Introduction First Philippines Industrial Corporation (FPIC) owns an underground petroleum pipeline bringing refined petroleum products to a depot in MetroManila. In 2010, an accidental petroleum leak occurred in an underground section near a residential area. Health risk concerns to residents from petroleum vapour were raised. An environmental site assessment (ESA) done 2011 revealed a cemented layer composed of silty and sand material from 2.0 to 4.5 metres underground, acting as ‘vaportard,’ limiting upward vapour migration. Impacted groundwater and soil are situated below the vapor-tard, minimising vapour intrusion. As part of the remediation, ambient and indoor vapour intrusion studies have been conducted to determine exposure risks.

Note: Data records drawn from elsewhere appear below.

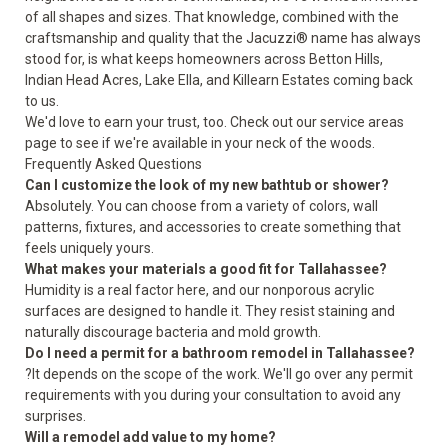
of all shapes and sizes. That knowledge, combined with the
craftsmanship and quality that the Jacuzzi® name has always
stood for, is what keeps homeowners across Betton Hills,
Indian Head Acres, Lake Ella, and Killearn Estates coming back
to us.
We'd love to earn your trust, too. Check out our
service areas
page to see if we're available in your neck of the woods.
Frequently Asked Questions
Can I customize the look of my new bathtub or shower?
Absolutely. You can choose from a variety of colors, wall
patterns, fixtures, and accessories to create something that
feels uniquely yours.
What makes your materials a good fit for Tallahassee?
Humidity is a real factor here, and our nonporous acrylic
surfaces are designed to handle it. They resist staining and
naturally discourage bacteria and mold growth.
Do I need a permit for a bathroom remodel in Tallahassee?
?It depends on the scope of the work. We'll go over any permit
requirements with you during your consultation to avoid any
surprises.
Will a remodel add value to my home?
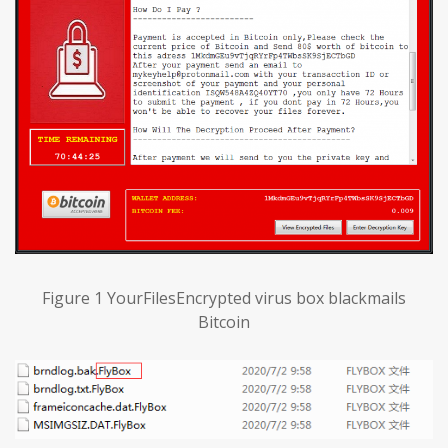
Figure 1 YourFilesEncrypted virus box blackmails
Bitcoin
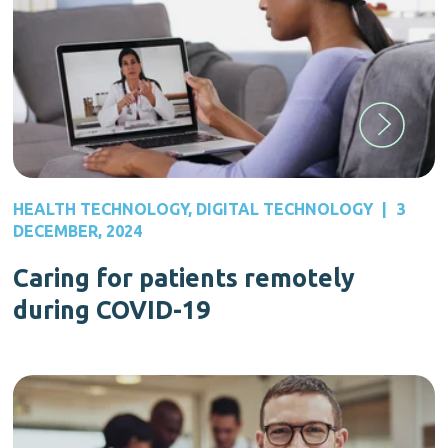
HEALTH TECHNOLOGY
,
DIGITAL TECHNOLOGY
|
3
DECEMBER, 2024
Caring for patients remotely
during COVID-19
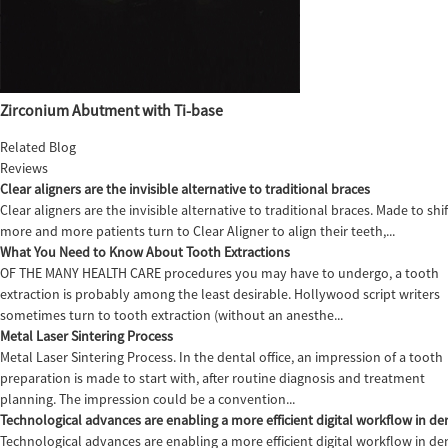
Zirconium Abutment with Ti-base
Related Blog
Reviews
Clear aligners are the invisible alternative to traditional braces
Clear aligners are the invisible alternative to traditional braces. Made to sh
more and more patients turn to Clear Aligner to align their teeth,...
What You Need to Know About Tooth Extractions
OF THE MANY HEALTH CARE procedures you may have to undergo, a tooth
extraction is probably among the least desirable. Hollywood script writers
sometimes turn to tooth extraction (without an anesthe...
Metal Laser Sintering Process
Metal Laser Sintering Process. In the dental office, an impression of a tooth
preparation is made to start with, after routine diagnosis and treatment
planning. The impression could be a convention...
Technological advances are enabling a more efficient digital workflow in den
Technological advances are enabling a more efficient digital workflow in de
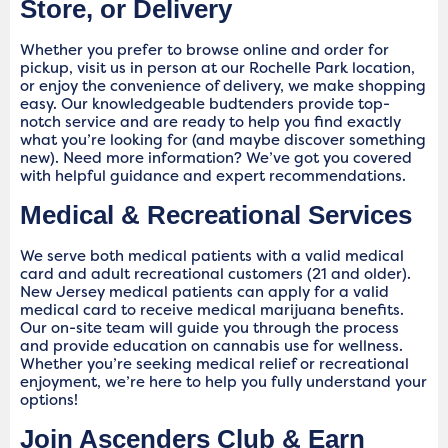
Store, or Delivery
Whether you prefer to browse online and order for
pickup, visit us in person at our Rochelle Park location,
or enjoy the convenience of delivery, we make shopping
easy. Our knowledgeable budtenders provide top-
notch service and are ready to help you find exactly
what you’re looking for (and maybe discover something
new). Need more information? We’ve got you covered
with helpful guidance and expert recommendations.
Medical & Recreational Services
We serve both medical patients with a valid medical
card and adult recreational customers (21 and older).
New Jersey medical patients can apply for a valid
medical card to receive medical marijuana benefits.
Our on-site team will guide you through the process
and provide education on cannabis use for wellness.
Whether you’re seeking medical relief or recreational
enjoyment, we’re here to help you fully understand your
options!
Join Ascenders Club & Earn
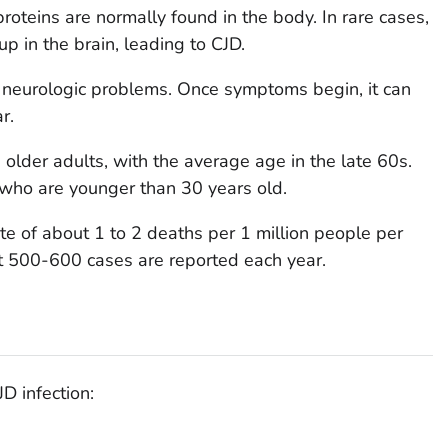
proteins are normally found in the body. In rare cases,
up in the brain, leading to CJD.
neurologic problems. Once symptoms begin, it can
r.
older adults, with the average age in the late 60s.
 who are younger than 30 years old.
te of about 1 to 2 deaths per 1 million people per
ut 500-600 cases are reported each year.
D infection:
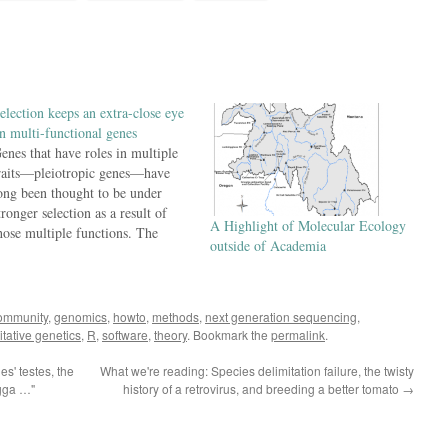
election keeps an extra-close eye
n multi-functional genes
enes that have roles in multiple
raits—pleiotropic genes—have
ong been thought to be under
tronger selection as a result of
A Highlight of Molecular Ecology
hose multiple functions. The
outside of Academia
asic logic is that, when a gene
roduces a protein that has a lot of
ifferent functional roles, there are
ore functions that will be
ommunity
,
genomics
,
howto
,
methods
,
next generation sequencing
,
isrupted…
itative genetics
,
R
,
software
,
theory
. Bookmark the
permalink
.
s' testes, the
What we're reading: Species delimitation failure, the twisty
tgga …"
history of a retrovirus, and breeding a better tomato
→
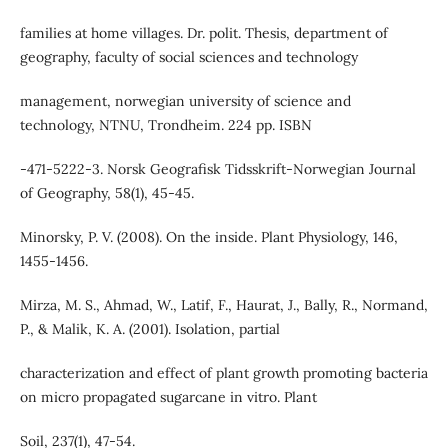
families at home villages. Dr. polit. Thesis, department of
geography, faculty of social sciences and technology
management, norwegian university of science and
technology, NTNU, Trondheim. 224 pp. ISBN
‐471‐5222‐3. Norsk Geografisk Tidsskrift-Norwegian Journal
of Geography, 58(1), 45-45.
Minorsky, P. V. (2008). On the inside. Plant Physiology, 146,
1455-1456.
Mirza, M. S., Ahmad, W., Latif, F., Haurat, J., Bally, R., Normand,
P., & Malik, K. A. (2001). Isolation, partial
characterization and effect of plant growth promoting bacteria
on micro propagated sugarcane in vitro. Plant
Soil, 237(1), 47-54.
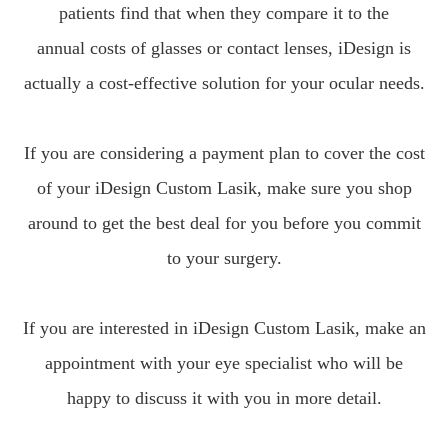
patients find that when they compare it to the
annual costs of glasses or contact lenses, iDesign is
actually a cost-effective solution for your ocular needs.
If you are considering a payment plan to cover the cost
of your iDesign Custom Lasik, make sure you shop
around to get the best deal for you before you commit
to your surgery.
If you are interested in iDesign Custom Lasik, make an
appointment with your eye specialist who will be
happy to discuss it with you in more detail.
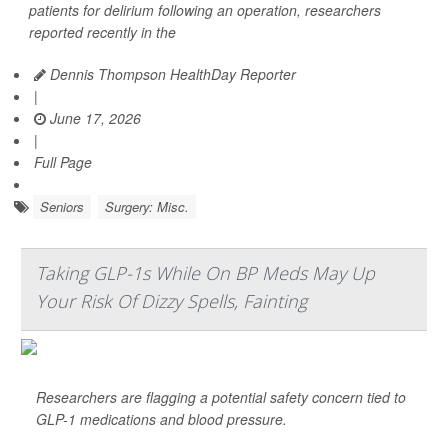
patients for delirium following an operation, researchers
reported recently in the
Dennis Thompson HealthDay Reporter
|
June 17, 2026
|
Full Page
Seniors
Surgery: Misc.
Taking GLP-1s While On BP Meds May Up
Your Risk Of Dizzy Spells, Fainting
Researchers are flagging a potential safety concern tied to
GLP-1 medications and blood pressure.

Methods Community ambient levels of volatile organic compounds (VOCs) and Benzene have been measured from 2011 to 2015. In 2011, vapour intrusion (VI) study was performed to assess potential indoor air impacts from subsurface vapour intrusion. Probes were installed through concrete floor slabs and sampled for vapours.
Result 99% of VOCs and 100% of Benzene ambient air readings are below the detection limit of the photoionization device. 1% of VOC readings ranged from 0.1 to 2.0 ppm. The VI study has detected 17 VOCs in indoor and vapour samples above screening levels. These VOCs in indoor air is not likely to be related to the VI pathway, and linked to background indoor and outdoor sources related to fuel products of combustion such as vehicle traffic from a major highway, asphalt paving, and cooking fuels.
Discussion Results show the ‘vaportard,’ layer is effective in limiting the upward migration of vapours from the underground release area. Monitored VOCs are from ambient air pollution with mobile sources as major contributor. No risk to health of residents was identified. Remediation is on-going and has achieved the Human Health Risk Assessment targets and is in the final stage of completion.